── DATA TO PROCESS ──
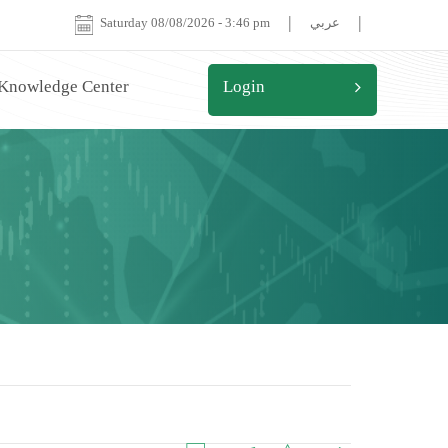
|
|
Saturday 08/08/2026
-
3:46 pm
عربي
 Knowledge Center
Login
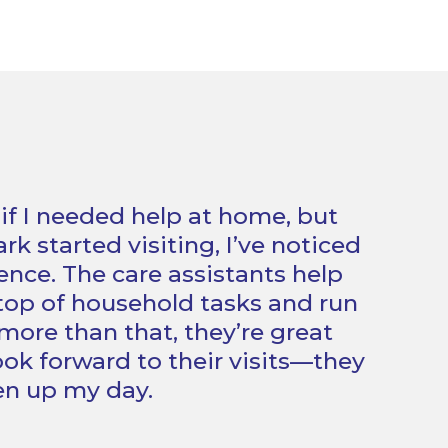
 if I needed help at home, but
k started visiting, I’ve noticed
ence. The care assistants help
op of household tasks and run
more than that, they’re great
ook forward to their visits—they
ten up my day.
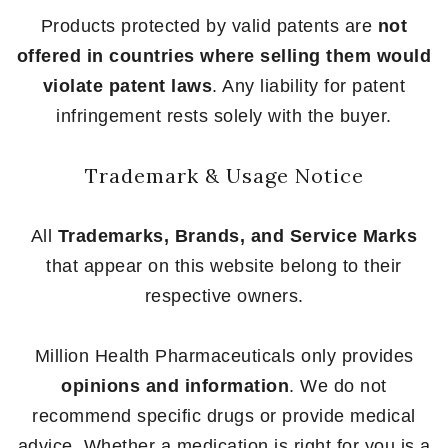
Products protected by valid patents are
not
offered in countries where selling them would
violate patent laws
. Any liability for patent
infringement rests solely with the buyer.
Trademark & Usage Notice
All
Trademarks, Brands, and Service Marks
that appear on this website belong to their
respective owners.
Million Health Pharmaceuticals only provides
opinions and information
. We do not
recommend specific drugs or provide medical
advice. Whether a medication is right for you is a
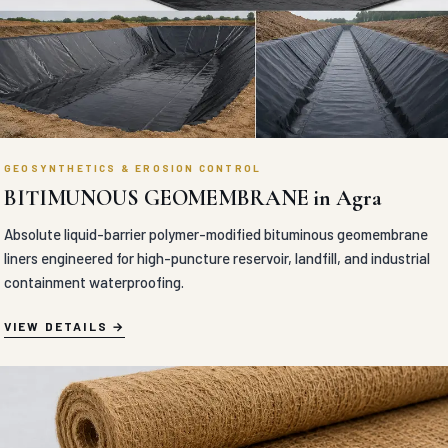
GEOSYNTHETICS & EROSION CONTROL
BITIMUNOUS GEOMEMBRANE in Agra
Absolute liquid-barrier polymer-modified bituminous geomembrane
liners engineered for high-puncture reservoir, landfill, and industrial
containment waterproofing.
VIEW DETAILS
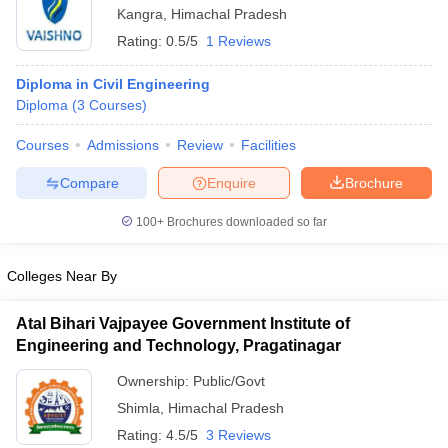
Kangra
,
Himachal Pradesh
Rating:
0.5/5
1 Reviews
Diploma in Civil Engineering
Diploma
(
3
Courses
)
Courses
Admissions
Review
Facilities
Compare
Enquire
Brochure
100+
Brochures downloaded so far
Colleges Near By
Atal Bihari Vajpayee Government Institute of
Engineering and Technology, Pragatinagar
Ownership:
Public/Govt
Shimla
,
Himachal Pradesh
Rating:
4.5/5
3 Reviews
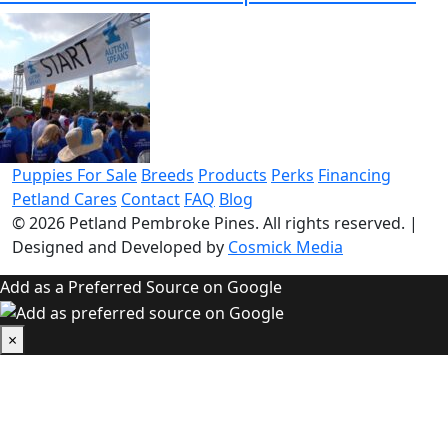
Puppies For Sale
Breeds
Products
Perks
Financing
Petland Cares
Contact
FAQ
Blog
© 2026
Petland Pembroke Pines
. All rights reserved.
|
Designed and Developed by
Cosmick Media
Add as a Preferred Source on Google
×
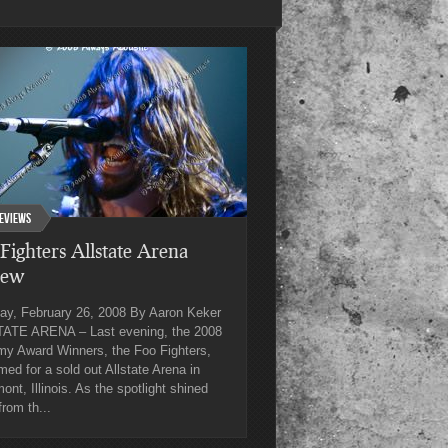
eviews
Fighters Allstate Arena
iew
ay, February 26, 2008 By Aaron Keker
ATE ARENA – Last evening, the 2008
y Award Winners, the Foo Fighters,
med for a sold out Allstate Arena in
nt, Illinois. As the spotlight shined
rom th...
───
> _PROBLEM TO WORK ON_
Copy exactly the lines running from the beginning of the listing through the line that has "containment waterproofing.". Drop the pictures.

> _RESULT OF THIS TASK_
|
|
Saturday 08/08/2026
-
3:46 pm
عربي
 Knowledge Center
Login
 if I needed help at home, but
k started visiting, I’ve noticed
ence. The care assistants help
op of household tasks and run
more than that, they’re great
ook forward to their visits—they
ten up my day.
Products protected by valid patents are
not
offered in countries where selling them would
violate patent laws
. Any liability for patent
infringement rests solely with the buyer.
Trademark & Usage Notice
All
Trademarks, Brands, and Service Marks
that appear on this website belong to their
respective owners.
Million Health Pharmaceuticals only provides
opinions and information
. We do not
recommend specific drugs or provide medical
advice. Whether a medication is right for you is a
GEOSYNTHETICS & EROSION CONTROL
BITIMUNOUS GEOMEMBRANE in Agra
Absolute liquid-barrier polymer-modified bituminous geomembrane
liners engineered for high-puncture reservoir, landfill, and industrial
containment waterproofing.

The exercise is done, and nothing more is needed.